▶ [Problem description]:
Find the line with "focal_35mm: 35" in the entries below, then reproduce it and every line after it down to and including the line with "focal_mm: 4.69", exactly.

Extracted records
= = = = = = =

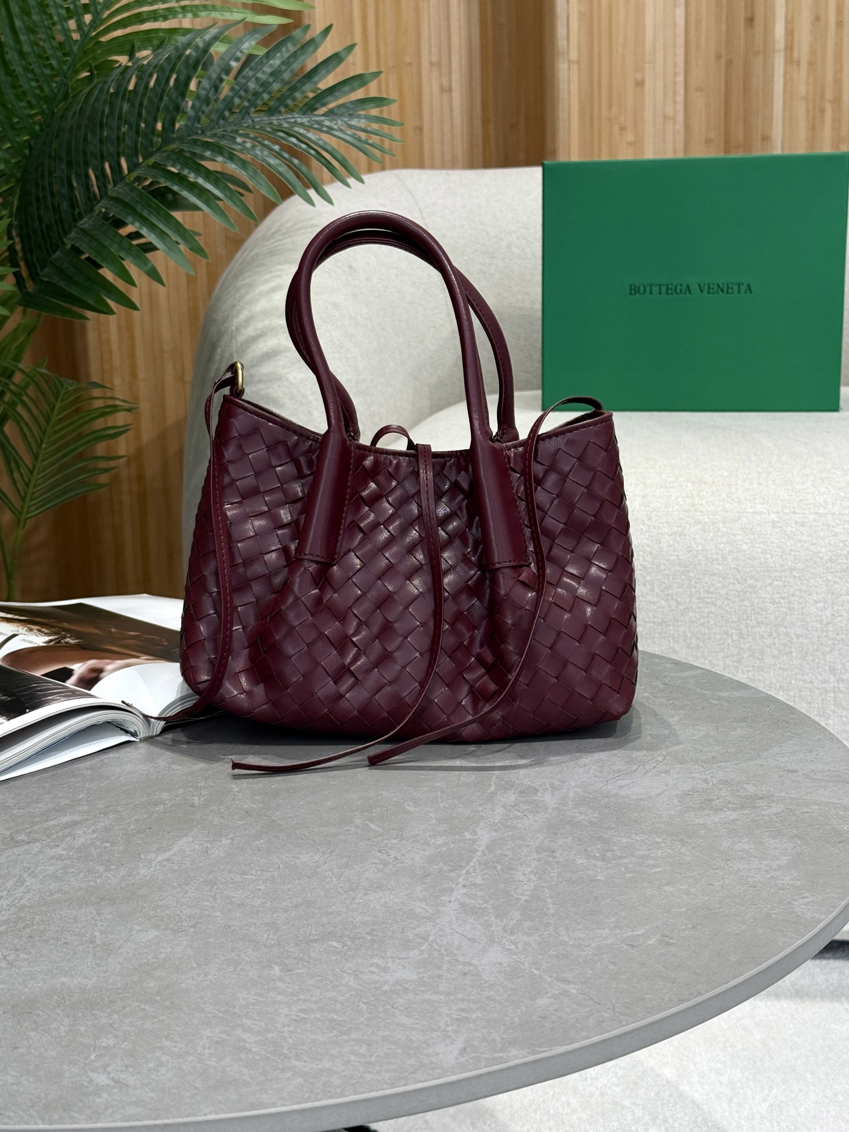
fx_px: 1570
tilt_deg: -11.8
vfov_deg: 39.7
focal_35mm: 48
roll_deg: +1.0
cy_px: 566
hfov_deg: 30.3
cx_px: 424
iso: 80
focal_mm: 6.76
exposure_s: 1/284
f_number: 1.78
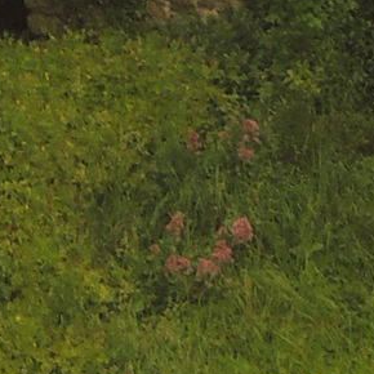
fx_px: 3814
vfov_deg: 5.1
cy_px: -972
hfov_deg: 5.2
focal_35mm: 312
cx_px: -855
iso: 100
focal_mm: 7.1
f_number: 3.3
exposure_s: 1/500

= = = = = = =

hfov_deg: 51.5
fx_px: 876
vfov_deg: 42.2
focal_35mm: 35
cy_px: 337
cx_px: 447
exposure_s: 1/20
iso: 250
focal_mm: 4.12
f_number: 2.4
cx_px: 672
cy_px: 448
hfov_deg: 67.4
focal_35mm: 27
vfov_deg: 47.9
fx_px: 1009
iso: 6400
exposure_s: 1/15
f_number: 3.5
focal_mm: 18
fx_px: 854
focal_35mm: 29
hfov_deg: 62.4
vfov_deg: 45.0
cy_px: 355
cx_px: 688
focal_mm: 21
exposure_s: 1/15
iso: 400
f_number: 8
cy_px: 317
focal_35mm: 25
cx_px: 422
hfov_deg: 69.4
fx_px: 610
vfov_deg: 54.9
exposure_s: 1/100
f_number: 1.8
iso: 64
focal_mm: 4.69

= = = = = = =

▶ [Answer for the task]:
focal_35mm: 35
cy_px: 337
cx_px: 447
exposure_s: 1/20
iso: 250
focal_mm: 4.12
f_number: 2.4
cx_px: 672
cy_px: 448
hfov_deg: 67.4
focal_35mm: 27
vfov_deg: 47.9
fx_px: 1009
iso: 6400
exposure_s: 1/15
f_number: 3.5
focal_mm: 18
fx_px: 854
focal_35mm: 29
hfov_deg: 62.4
vfov_deg: 45.0
cy_px: 355
cx_px: 688
focal_mm: 21
exposure_s: 1/15
iso: 400
f_number: 8
cy_px: 317
focal_35mm: 25
cx_px: 422
hfov_deg: 69.4
fx_px: 610
vfov_deg: 54.9
exposure_s: 1/100
f_number: 1.8
iso: 64
focal_mm: 4.69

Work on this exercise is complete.